Candidatos presidenciales en las universidades

En días recientes hemos leído, visto o escuchado que los candidatos presidenciales tienen encuentros con estudiantes de universidades privadas. Ahora toca el turno al Tec de Monterrey en la ciudad norteña. Por allá desfilaron varios candidatos. Me abstengo de nombrarlos; a juzgar por las notas periodísticas, unos con más fortuna que otros.

Que los candidatos desfilen por las universidades privada es una práctica sana, necesaria de cara a la juventud, tan golpeada en los años recientes por desapariciones como las de Ayotzinapa o Tonalá, por la precariedad laboral o los oscuros horizontes laborales que les acechan, en México y otros países.
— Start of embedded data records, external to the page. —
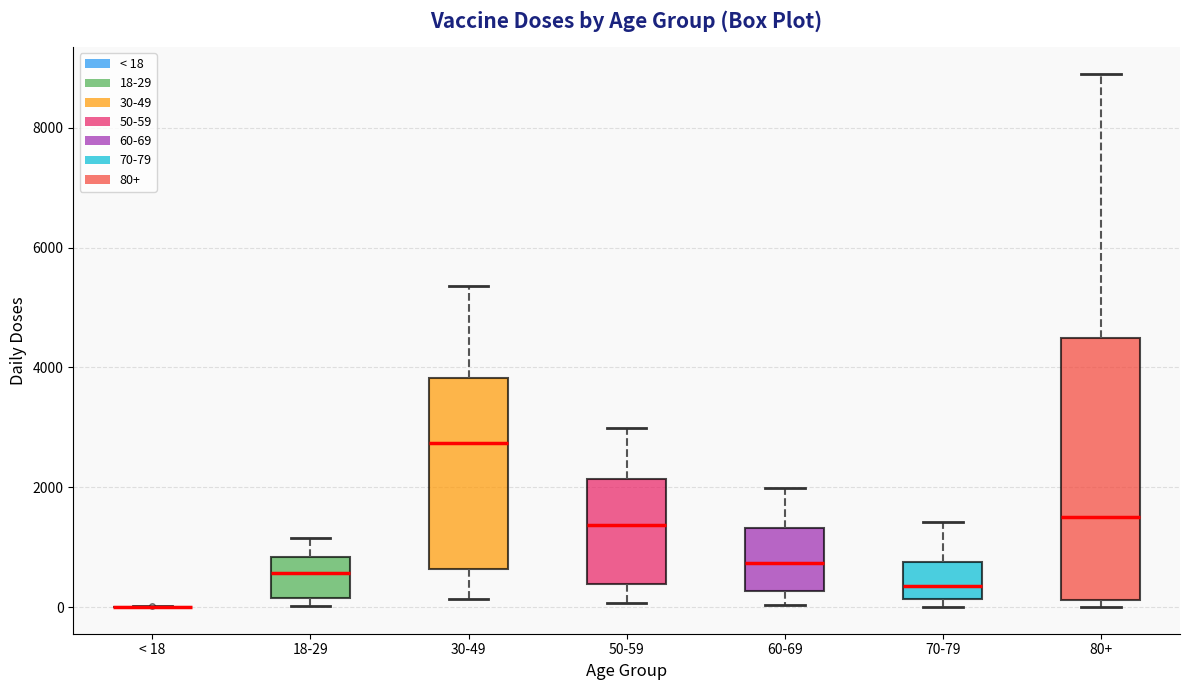

Reading left to right, transcribe this box plot: for each box, give where its median line is, the range the box spans, and where its two whiskers end, as read against the y-axis. The values are not printed on the chart, so give them approximately, as read against the axis.

< 18: box collapsed to a line at 0, whiskers 0 to 0
18-29: median 600, box 200 to 800, whiskers 0 to 1200
30-49: median 2800, box 600 to 3800, whiskers 200 to 5400
50-59: median 1400, box 400 to 2200, whiskers 0 to 3000
60-69: median 800, box 200 to 1400, whiskers 0 to 2000
70-79: median 400, box 200 to 800, whiskers 0 to 1400
80+: median 1600, box 200 to 4400, whiskers 0 to 9000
Nadie puede estar en contra de que las juventudes habitualmente privilegiadas que asisten a las instituciones educativas más elitistas, como el Tec o el ITAM, tengan diálogos con las prominentes figuras de la política en momentos coyunturales. Lo que extraño es que los candidatos rehúyan, no sean invitados o no acepten acudir a las universidades públicas. Ignoro las razones, y tal vez peco de ingenuo, pero sigo sosteniendo que las universidades públicas son los espacios naturales para el ejercicio del pensamiento y la pluralidad, de las razones y las ilusiones, de las rebeldías y las voluntades inquebrantables que inciten a replantearse marcos instituidos. Es cierto, la experiencia o la realidad a veces contradicen mi optimismo.

Los candidatos no podrían estar en todas, pero me parecería un gesto de coherencia que pasaran por la UNAM, la Universidad de Guadalajara, la Autónoma de Nuevo León, de Yucatán o Colima. Que en las universidades públicas, sin boato, les recibieran los estudiantes y conversaran de frente sobre sus problemas, inquietudes y convicciones. O ante las comunidades de académicos, donde expusieran sus ideas educativas, sobre la ciencia y la cultura.

Los problemas nacionales no se resuelven en las universidades, pero es de allí, de sus egresados, estudiantes y profesores, de donde dimana una de las más poderosos fuerzas transformadoras de la sociedad.

Ojalá el lunes, el martes o cualquier día de las próximas semanas me despierte con las noticias escuchando que el candidato tal o cual conversó o discutió con los estudiantes de cualquier universidad pública del país. Ojalá.

Comentarios

  1. Margarita Manzo dice:

    Comparto totalmente sus reflexiones, sin embargo, desafortunadamente la clase política usa esos espacios y puede usar la información para sus fines. Tal es el caso del Tec de Monterrey, donde un ejercicio hecho por estudiantes (Actua 2018), se usó muy bien para hacer tendencia en redes sociales a cerca de un candidato. En algun twit decía molesto un estudiante “No usen a mi Universidad…”. Creo que son los riesgos que podemos encontrar cuando se abre el espacio en las Instituciones Educativas. Un saludo, apreciable Dr. Juan Carlos.

  2. Margarita Manzo dice:

    Muy ciertas sus palabras y también coincido con ellas. Sin embargo, algunas acciones se opacan con sucesos colaterales. Tal es el caso del Tec de Monterrey, donde una actividad realizada por estudiantes (plataforma Actua 2018) fue utilizada por algun candidato para invadir las redes, comentando que los estudiantes del Tec apoyan al referido actor…”No usen mi Universidad” mencionaba indignado en un twit un estudiante, cuya voz se apaga, ante la efervescencia de los comentarios. Tal vez sea un motivo, para pensar si conviene invitar a los politicos. Reciba un abrazo afectuoso.